Mlliyet Milliyet Blog Milliyet Blog
 
Facebook Connect
Blog Kategorileri
 

17 Aralık '08

 
Kategori
Gündelik Yaşam
 

Ben de özür dilemek istiyorum

Ben de özür dilemek istiyorum
 

Bazı aydınlarımızın internette açtıkları bir siteyle Ermeniler’den özür dilemesi, blog yazarlarını iki kampa ayırdı. Kimileri bu “özür” fikrini destekler mahiyette yazılar yazarken, kimileri de onları gerçek aydın olmamakla veya aydın olmanın hakkını verememekle suçladı.

Bildiğim kadar bu hükümetin -beğensek de beğenmesek de- komşularıyla iyi ilişkiler kurma gibi bir gayreti var. Ermenistan da buna dahil.

O komşularımız ki, Rusya dışında hepsi, geçmişte Osmanlı Devleti’nin yönetiminde yaşarken, Birinci Dünya Savaşı sonrası paylaşımında bağımsızlığını elde etmiş ülkelerdir.

Nedense biz onları sanki biraz küçük görmeyi, ya da kendimizi onların üstünde tutmayı tercih ettiğimiz için, Cumhuriyet tarihi boyunca hepsiyle problemli bir ilişki yaşadık.

Daha yakın zamanda bu çerçevede Cumhurbaşkanı Abdullah Gül’ün Ermenistan’a yapacağı ziyaret gündeme geldiğinde yer yerinden oynamış, bir barış ümidi de taşısa da, bu ilişkide ilk adımın bizim tarafımızdan atılmış olması büyük tepki toplamıştı.

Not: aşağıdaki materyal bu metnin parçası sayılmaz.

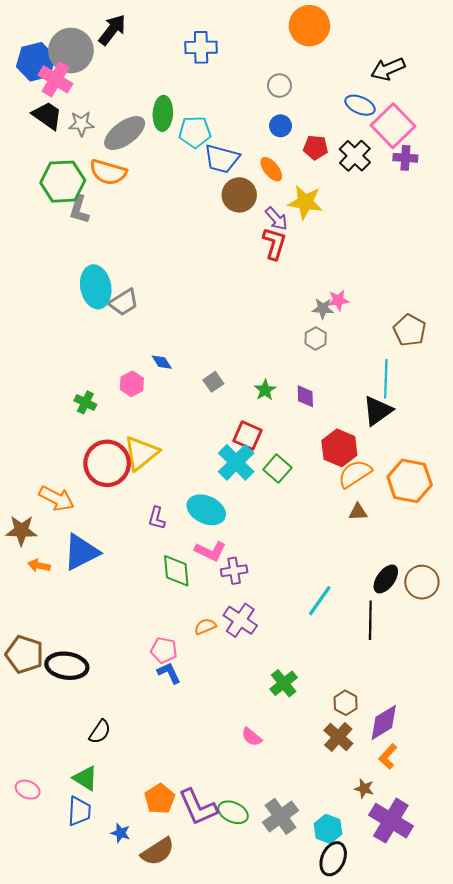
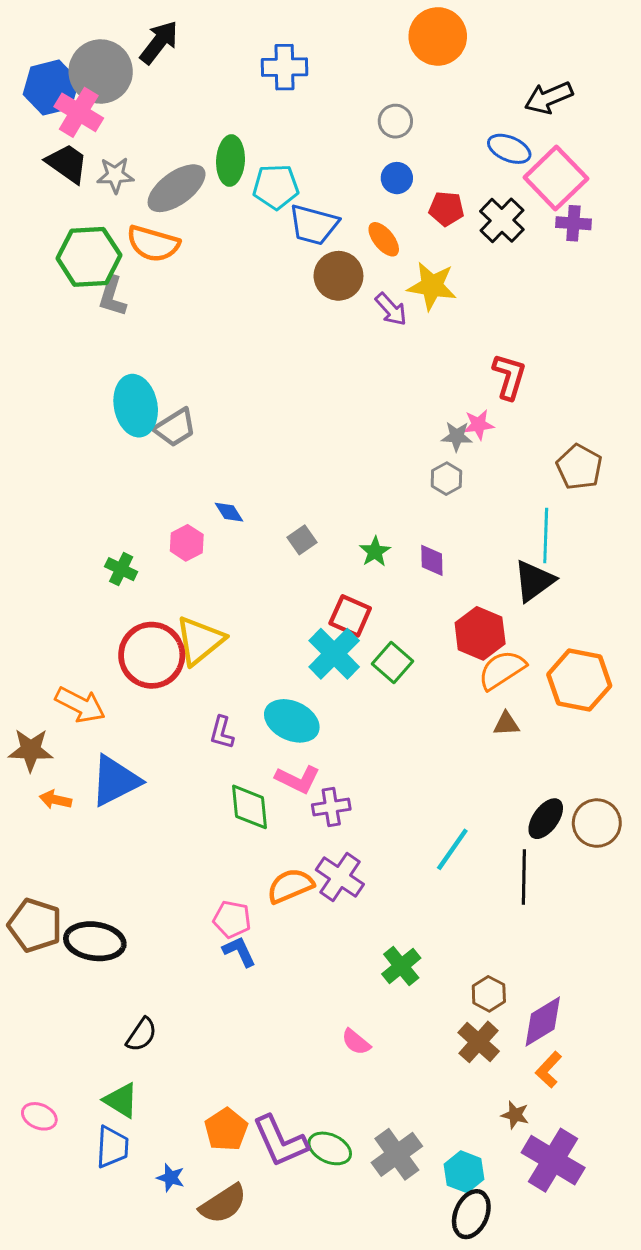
red L-shape: (274, 243) -> (509, 376), moved
orange semicircle: (205, 626) -> (290, 886), size x1.5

O gün Gül’ün ziyaretine karşı çıkanlarla, bugün imza kampanyası açan “aydın”lar aynı mıdır değil midir, doğrusu tam bilemiyorum. Ben bu vesileyle yazdığım bir blogda, “Gül Ermenistan’a gitmezse hangi sorun çözülecek?” diye sormuştum. http://blog.milliyet.com.tr/Blog.aspx?BlogNo=130099

*****

“Aydın” kelimesini, öğrenim görmüş, bilgili, kültürlü, fikrî meselelerle uğraşan, ileri düşünceli, bu bağlamda sahip olduğu özellikleriyle halkına, ülkesine ve gerektiğinde yöneticilere yol gösterebilen, toplumu peşinden sürükleyebilen, kişilik sahibi saygıdeğer insanlara verilen bir “unvan” olarak düşünüyorum.

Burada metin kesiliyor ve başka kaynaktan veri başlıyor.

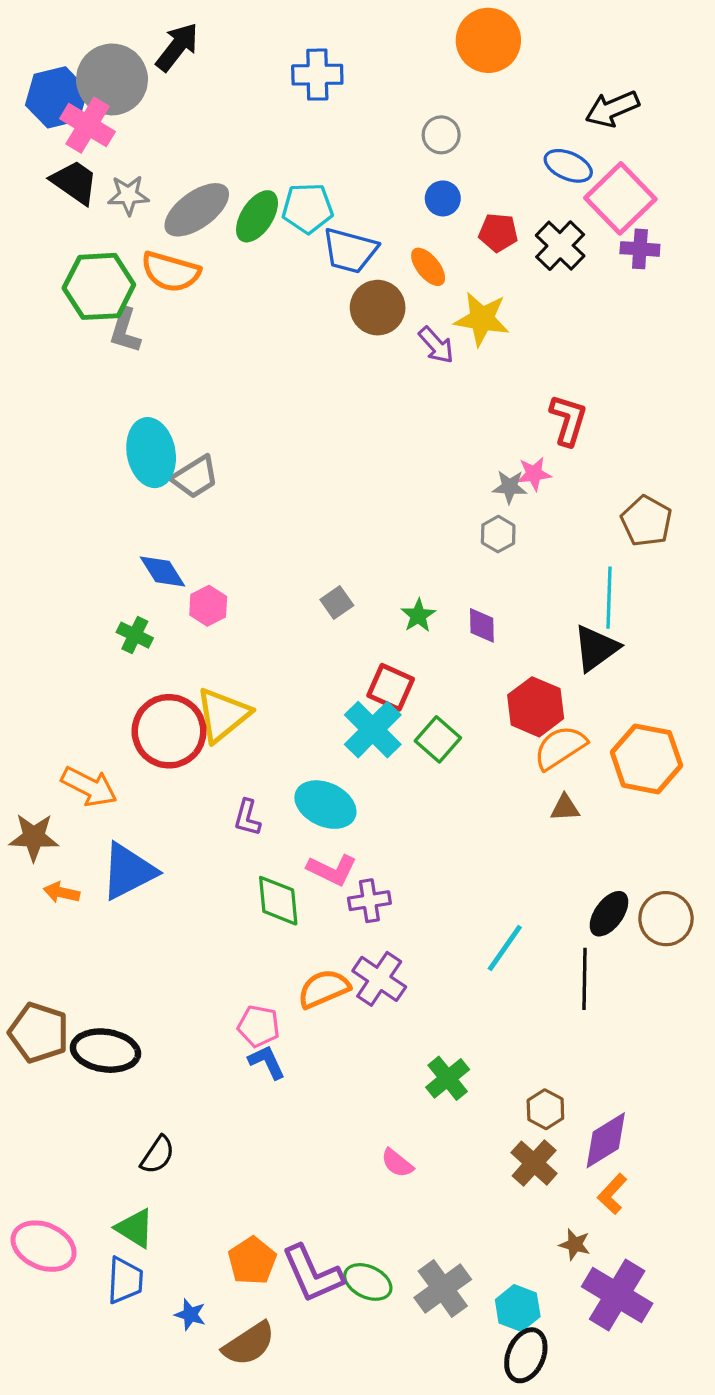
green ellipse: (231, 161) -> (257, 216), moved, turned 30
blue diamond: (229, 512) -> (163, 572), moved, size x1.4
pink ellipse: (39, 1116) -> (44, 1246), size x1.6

Aydın’ı, “toplumun genelinden farklı ve hatta aykırı düşünen insan” olarak görenler de var. Bir konuda ön plana çıkabilmek, o fikri insanlara kabul ettirebilmek elbette “farklı” yetenekler ister. Bu farklılık çoğu zaman alışılagelmiş sıradan bilgilere ve uygulamalara aykırı da olabilir.

Ancak tek başına “aykırılık” aydın tanımının birinci şartıymış gibi düşünülürse, topluma ters her harekette bir hikmet aramak zorunda kalabileceğimiz gibi, bir anlamda sürrealist sanat karşısında takındığımız tavır gibi, anlamadığımız bir konuda, suskun kalmak veya anlaşılmaz her şeyi bir “aydınlık” olarak yorumlamak durumunda da kalabiliriz.

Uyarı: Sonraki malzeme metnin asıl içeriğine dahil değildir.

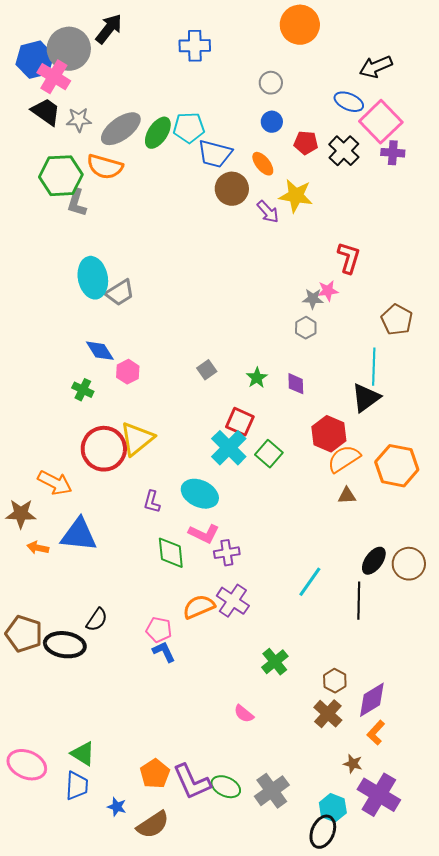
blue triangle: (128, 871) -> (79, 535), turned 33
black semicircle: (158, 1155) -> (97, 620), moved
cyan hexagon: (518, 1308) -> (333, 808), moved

Okumuş yazmış, eli kalem tutan insanlar olarak Blog yazarlarının hepsi kendini aydın zümresi içinde görmeyi arzu etmektedir. Hatta bazılarımız kendini daha aydın sınıfına koyarak diğerlerini bir kalemde çizmeyi bile düşünebilmektedir.

Ben henüz parlak fikirlerimizle “toplumu yönlendirme” gibi bir özellik taşımadığımızı düşünerek, kendimizi ancak bir “aydın adayı” olarak görmenin daha doğru olacağı kanaatindeyim.

*****

Özür dilemek, sadece medeni insanların yapabildikleri çok yerinde bir davranış biçimidir. Özür, istemeden yapılan bir yanlıştan dolayı bağışlanma istemidir. Suçların ve cezaların bireysel olduğunu düşünürsek, özrü herhalde, bizzat o istenmeyen fiili yapan kişinin dilemesi gerekir.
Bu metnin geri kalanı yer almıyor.